The future of AI productivity isn’t a smarter version of you, and it certainly isn’t a version of your team that can be hijacked with a clever prompt. It’s a high-performance department of virtual individuals, each with their own permissions, their own budget, and their own place in the org chart.
Stop building digital twins. Start building a department.
AI Agent FAQs
What is AI agent security?
AI agent security refers to the processes, controls, and best practices used to protect AI agents, autonomous tools, and AI-powered workflows from misuse, compromise, or unauthorised access. This includes managing permissions, identities, API keys, and access controls to reduce cybersecurity risks associated with AI systems.
What is the difference between digital twins and digital employees in AI security?
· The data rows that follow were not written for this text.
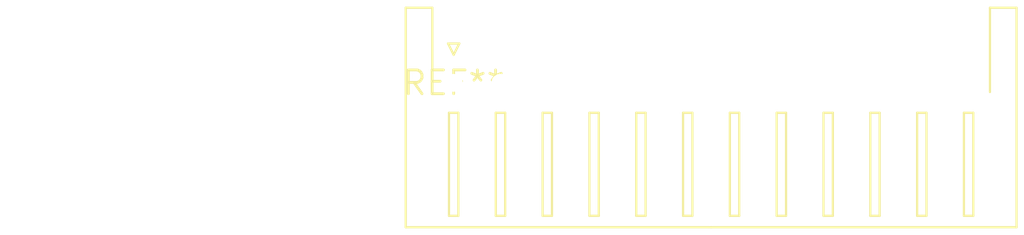
<source format=kicad_pcb>
(kicad_pcb (version 20240108) (generator pcbnew)

  (general
    (thickness 1.6)
  )

  (paper "A4")
  (layers
    (0 "F.Cu" signal)
    (31 "B.Cu" signal)
    (32 "B.Adhes" user "B.Adhesive")
    (33 "F.Adhes" user "F.Adhesive")
    (34 "B.Paste" user)
    (35 "F.Paste" user)
    (36 "B.SilkS" user "B.Silkscreen")
    (37 "F.SilkS" user "F.Silkscreen")
    (38 "B.Mask" user)
    (39 "F.Mask" user)
    (40 "Dwgs.User" user "User.Drawings")
    (41 "Cmts.User" user "User.Comments")
    (42 "Eco1.User" user "User.Eco1")
    (43 "Eco2.User" user "User.Eco2")
    (44 "Edge.Cuts" user)
    (45 "Margin" user)
    (46 "B.CrtYd" user "B.Courtyard")
    (47 "F.CrtYd" user "F.Courtyard")
    (48 "B.Fab" user)
    (49 "F.Fab" user)
    (50 "User.1" user)
    (51 "User.2" user)
    (52 "User.3" user)
    (53 "User.4" user)
    (54 "User.5" user)
    (55 "User.6" user)
    (56 "User.7" user)
    (57 "User.8" user)
    (58 "User.9" user)
  )

  (setup
    (pad_to_mask_clearance 0)
    (pcbplotparams
      (layerselection 0x00010fc_ffffffff)
      (plot_on_all_layers_selection 0x0000000_00000000)
      (disableapertmacros false)
      (usegerberextensions false)
      (usegerberattributes false)
      (usegerberadvancedattributes false)
      (creategerberjobfile false)
      (dashed_line_dash_ratio 12.000000)
      (dashed_line_gap_ratio 3.000000)
      (svgprecision 4)
      (plotframeref false)
      (viasonmask false)
      (mode 1)
      (useauxorigin false)
      (hpglpennumber 1)
      (hpglpenspeed 20)
      (hpglpendiameter 15.000000)
      (dxfpolygonmode false)
      (dxfimperialunits false)
      (dxfusepcbnewfont false)
      (psnegative false)
      (psa4output false)
      (plotreference false)
      (plotvalue false)
      (plotinvisibletext false)
      (sketchpadsonfab false)
      (subtractmaskfromsilk false)
      (outputformat 1)
      (mirror false)
      (drillshape 1)
      (scaleselection 1)
      (outputdirectory "")
    )
  )

  (net 0 "")

  (footprint "JST_XH_S12B-XH-A-1_1x12_P2.50mm_Horizontal" (layer "F.Cu") (at 0 0))

)

</source>
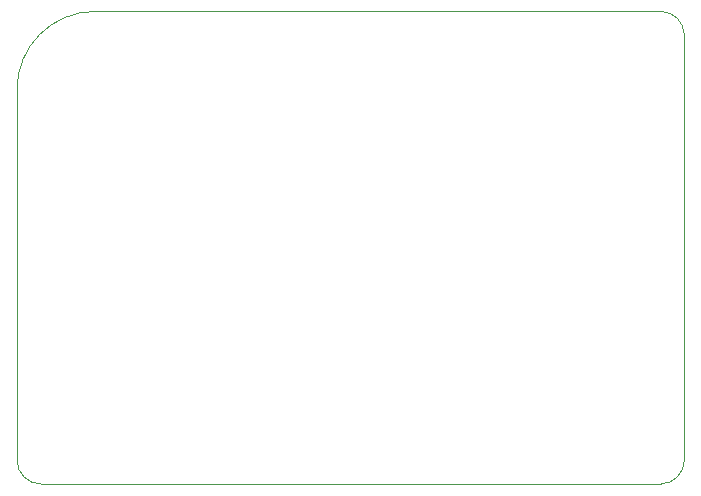
<source format=gm1>
G04 #@! TF.GenerationSoftware,KiCad,Pcbnew,5.1.4-e60b266~84~ubuntu18.04.1*
G04 #@! TF.CreationDate,2019-10-16T22:19:06+05:30*
G04 #@! TF.ProjectId,senseBe_rev4_main,73656e73-6542-4655-9f72-6576345f6d61,rev?*
G04 #@! TF.SameCoordinates,Original*
G04 #@! TF.FileFunction,Profile,NP*
%FSLAX46Y46*%
G04 Gerber Fmt 4.6, Leading zero omitted, Abs format (unit mm)*
G04 Created by KiCad (PCBNEW 5.1.4-e60b266~84~ubuntu18.04.1) date 2019-10-16 22:19:06*
%MOMM*%
%LPD*%
G04 APERTURE LIST*
%ADD10C,0.050000*%
G04 APERTURE END LIST*
D10*
X64500000Y-10000000D02*
G75*
G02X66500000Y-12000000I0J-2000000D01*
G01*
X66500000Y-48000000D02*
G75*
G02X64500000Y-50000000I-2000000J0D01*
G01*
X12000000Y-50000000D02*
G75*
G02X10000000Y-48000000I0J2000000D01*
G01*
X10000000Y-16600000D02*
G75*
G02X16600000Y-10000000I6600000J0D01*
G01*
X64500000Y-10000000D02*
X16600000Y-10000000D01*
X66500000Y-48000000D02*
X66500000Y-12000000D01*
X12000000Y-50000000D02*
X64500000Y-50000000D01*
X10000000Y-16600000D02*
X10000000Y-48000000D01*
M02*

</source>
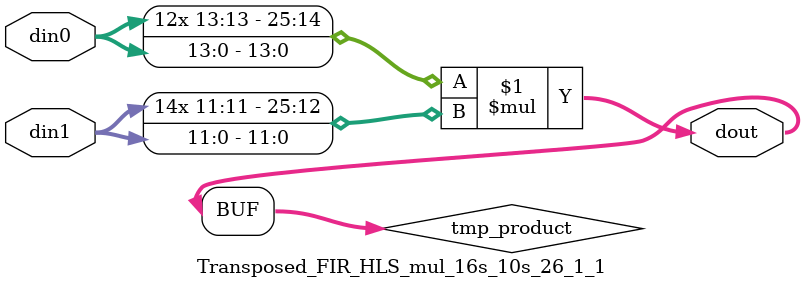
<source format=v>

`timescale 1 ns / 1 ps

 module Transposed_FIR_HLS_mul_16s_10s_26_1_1(din0, din1, dout);
parameter ID = 1;
parameter NUM_STAGE = 0;
parameter din0_WIDTH = 14;
parameter din1_WIDTH = 12;
parameter dout_WIDTH = 26;

input [din0_WIDTH - 1 : 0] din0; 
input [din1_WIDTH - 1 : 0] din1; 
output [dout_WIDTH - 1 : 0] dout;

wire signed [dout_WIDTH - 1 : 0] tmp_product;



























assign tmp_product = $signed(din0) * $signed(din1);








assign dout = tmp_product;





















endmodule

</source>
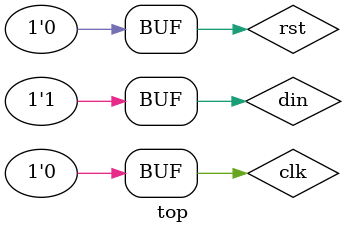
<source format=v>
`timescale 10ns/1ns
`include "mealy.v"
`include "moore.v"

module top;
  
  reg din, clk, rst;
  wire flag1, flag2;
  
  mealy m1(flag1, din, clk, rst);
  moore m2(flag2, din, clk, rst);
  
  initial
  begin
    din = 0;
    rst = 0;
    #3 rst = 1;
    #7 rst = 0;
  end
  
  initial
  begin
    clk = 0;
    repeat(40)
    begin
      #5 clk = ~clk;
    end
  end
  
  initial
  begin
    #10 din = 1;
    #10 din = 1;
    #10 din = 0;
    #10 din = 0;
    #10 din = 0;
    #10 din = 1;
    #10 din = 1;
    #10 din = 0;
    #10 din = 1;
    #10 din = 0;
    #10 din = 1;
    #10 din = 0;
    #10 din = 1;
    #10 din = 0;
    #10 din = 1;
    #10 din = 0;
    #10 din = 1;
    #10 din = 0;
    #10 din = 0;
    #10 din = 1;
  end
  
endmodule
</source>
A digital twin approach treats AI agents as extensions of a user’s identity, often giving them access to personal accounts, browser sessions, and permissions. A digital employee model gives each AI agent its own separate identity, limited permissions, and controlled access, reducing the risk of widespread compromise if the agent is attacked or misused.
Why is giving AI agents personal credentials a security risk?
When AI agents use personal credentials, browser sessions, or master API keys, they inherit the same level of access as the employee. If the AI agent is compromised through prompt injection, malicious workflows, or vulnerabilities, attackers may gain access to sensitive files, accounts, and organisational systems.
How can organisations secure AI agents effectively?
Organisations can improve AI agent security by assigning dedicated service accounts, limiting permissions based on specific tasks, isolating AI environments, monitoring token usage, and implementing strong governance policies. Security awareness training also helps employees understand how to use AI tools safely and responsibly.
Why is AI governance important for cyber security?
AI governance helps organisations manage how AI systems access data, interact with systems, and operate within security boundaries. Clear AI governance policies reduce the risk of data exposure, credential misuse, compliance violations, and unauthorised access while supporting the safe adoption of AI technologies across the business.